In the new house, the routine was as always. He regretted the unpleasant thoughts he had harbored about Switzerland because he took pleasure in the sense of order and civility in the village, an
d in the way the light changed on the lake and how the gathering twilight seemed to swim gently towards them from the mountains.
He had grown to love his protagonist Felix Krull, in the same way as he had once loved Adrian Leverkühn, as he also had loved Tony Buddenbrook and young Hanno. While readers might guess that Hanno was a self-portrait and see the elements in common between the author and the composer in Doctor Faustus, no one would guess how close he felt to Felix Krull. The elaborate tricks Krull played on the world were not just taken from novels about tricksters but were ways for Thomas to harness his own experiences and self-inventions, turn them into a joke. Krull was the dodger, the one who got away with things, the one at the edge of the action picking the pockets of those who were inattentive.

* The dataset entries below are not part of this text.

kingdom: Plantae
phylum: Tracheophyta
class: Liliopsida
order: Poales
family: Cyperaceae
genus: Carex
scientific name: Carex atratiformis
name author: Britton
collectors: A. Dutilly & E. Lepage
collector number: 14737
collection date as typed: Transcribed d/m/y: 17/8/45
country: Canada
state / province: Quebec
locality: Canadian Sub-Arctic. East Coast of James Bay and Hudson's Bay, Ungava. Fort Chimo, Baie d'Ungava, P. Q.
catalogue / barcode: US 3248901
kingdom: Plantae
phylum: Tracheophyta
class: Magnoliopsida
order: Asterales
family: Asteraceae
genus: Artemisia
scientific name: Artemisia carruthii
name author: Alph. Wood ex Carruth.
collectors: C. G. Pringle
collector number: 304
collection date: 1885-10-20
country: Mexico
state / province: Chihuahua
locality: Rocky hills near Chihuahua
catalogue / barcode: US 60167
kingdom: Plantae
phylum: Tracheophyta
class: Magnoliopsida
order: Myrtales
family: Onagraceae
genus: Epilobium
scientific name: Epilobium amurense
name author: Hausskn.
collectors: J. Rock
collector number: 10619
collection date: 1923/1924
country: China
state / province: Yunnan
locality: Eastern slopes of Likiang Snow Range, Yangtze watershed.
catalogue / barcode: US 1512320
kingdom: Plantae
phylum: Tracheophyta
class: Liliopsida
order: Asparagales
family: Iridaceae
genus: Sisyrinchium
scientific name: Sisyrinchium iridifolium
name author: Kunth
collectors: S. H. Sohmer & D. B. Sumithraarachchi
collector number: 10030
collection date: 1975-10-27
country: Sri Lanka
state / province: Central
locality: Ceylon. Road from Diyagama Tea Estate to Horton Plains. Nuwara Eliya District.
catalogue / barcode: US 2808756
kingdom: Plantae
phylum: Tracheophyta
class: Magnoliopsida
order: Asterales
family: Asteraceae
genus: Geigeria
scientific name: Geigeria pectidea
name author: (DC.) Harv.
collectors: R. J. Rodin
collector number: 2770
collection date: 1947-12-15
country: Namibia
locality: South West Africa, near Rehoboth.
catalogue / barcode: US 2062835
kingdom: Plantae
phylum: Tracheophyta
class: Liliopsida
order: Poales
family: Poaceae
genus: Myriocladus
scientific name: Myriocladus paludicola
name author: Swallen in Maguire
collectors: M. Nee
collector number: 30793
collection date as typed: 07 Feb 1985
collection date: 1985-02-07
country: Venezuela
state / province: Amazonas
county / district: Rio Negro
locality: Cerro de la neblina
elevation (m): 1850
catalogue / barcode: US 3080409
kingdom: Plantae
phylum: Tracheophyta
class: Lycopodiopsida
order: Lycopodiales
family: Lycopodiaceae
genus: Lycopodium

When he was buying the house in Kilchberg, as he and Katia walked from the car to the office of the lawyer in Zürich, he had been aware of his own status. Anyone who noticed him would have seen a man in his seventies, impeccably dressed, moving in a way that was purposeful and dignified. He had with him a money order that equaled the price of the house. He was the father of six children, married to a woman who had proved herself formidable in the detailed negotiations with the owners over fixtures that were being left and the garage arrangements; he was the author of many books written in an elaborate style, unafraid of long sentences and many asides, at ease in evoking the famous names in the German pantheon. By any standards, he was a great man. His own father would even have been intimidated by him.
No one, however, would have been intimidated by the sight of him as he was confronted with his own aging face alone in the lavatory at the lawyer’s office. They would have been puzzled by the semi-mocking glances he gave himself in the mirror, the brief, sly, knowing smirk that came on his face as if he were happy that, once more, like his own Felix Krull, he had not been found out.